1\. Increased need for advanced statistical tools beyond just Excel and more
affordable (and more modern) than SAS. This means that R is getting more and
more attention from business analytics folks, just as Python is as well. If
someone lives only in one of these communities, it's possible to misinterpret
this overall expansion as being specific to just their language/ecosystem.

2\. More heterogeneous data streams and increased data volumes mean that
traditional the data warehouse pipeline model of ingest -> clean ->
structuring/modelling -> analysis is breaking down. (Cloudera, for instance,
acknowledges their evolving customer needs in the DW space by branding their
Hadoop stack as being an "Enterprise Data Hub".) However, most people are
_not_ sold on the idea that there is a Single Unicorn Vendor that will sell
them a single silo or comprehensive BI suite that fixes everything. Instead,
in the face of increased demands for agility and increased heterogeneity, ad-
hoc data munging is a real need. This is an area where Python truly excels.

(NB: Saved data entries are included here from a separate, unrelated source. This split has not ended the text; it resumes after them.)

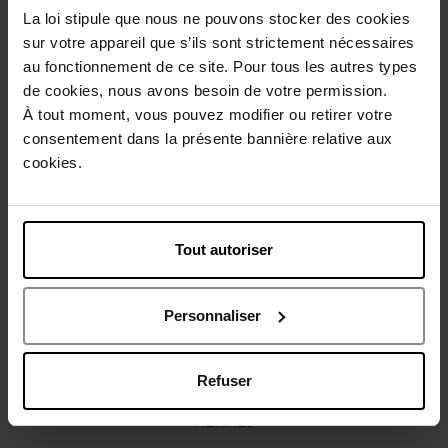
La loi stipule que nous ne pouvons stocker des cookies
Description
sur votre appareil que s’ils sont strictement nécessaires
au fonctionnement de ce site. Pour tous les autres types
de cookies, nous avons besoin de votre permission.
Caractéristiques
À tout moment, vous pouvez modifier ou retirer votre
consentement dans la présente bannière relative aux
Avis client
cookies.
Politique relative aux avis des clients
Vous aimerez peut-être
Tout autoriser
Personnaliser
Refuser
HERMES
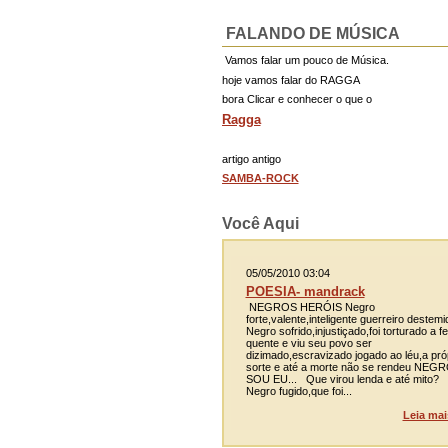
FALANDO DE MÚSICA
Vamos falar um pouco de Música.
hoje vamos falar do RAGGA
bora Clicar e conhecer o que o
Ragga
artigo antigo
SAMBA-ROCK
Você Aqui
05/05/2010 03:04
POESIA- mandrack
NEGROS HERÓIS Negro
forte,valente,inteligente guerreiro destemi
Negro sofrido,injustiçado,foi torturado a fe
quente e viu seu povo ser
dizimado,escravizado jogado ao léu,a pró
sorte e até a morte não se rendeu NEG
SOU EU... Que virou lenda e até mito?
Negro fugido,que foi...
Leia mai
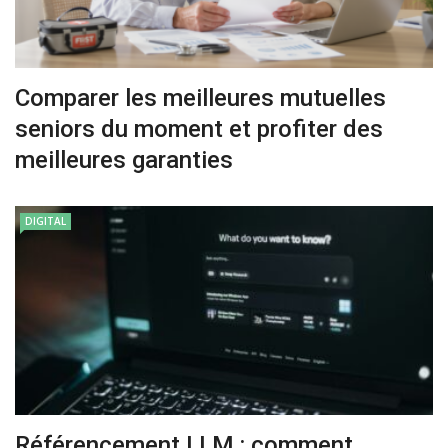
Comparer les meilleures mutuelles
seniors du moment et profiter des
meilleures garanties
DIGITAL
Référencement LLM : comment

3\. The author of this blog post is squarely focused in the world of stats.
This is R's home turf and of course, R and S have been the de-facto languages
of academic statisticians for decades. By the time that a user like him would
consider turning to Python, then R's days will truly be numbered. That has not
happened yet, nor is it the contention of the original blog post he was
responding to. Instead, it's the idea that there is a huge diversity of
statistical and analytical needs in the world, and Python is rapidly being
adopted in those spaces because it's easy to pick up and it is a very polyglot
tool.

The author of NumPy has commented that, "R is still king in the statistics
department (and some social sciences). Everywhere else in the university -
engineering and sciences - people use Matlab, C++, and more and more, they are
turning to Python."

------
na85
I still can't get next to the idea of a language where indentation has
semantic meaning to the interpreter.

Yuck.

Call me old fashioned but I find code with e.g. curly braces much more
readable.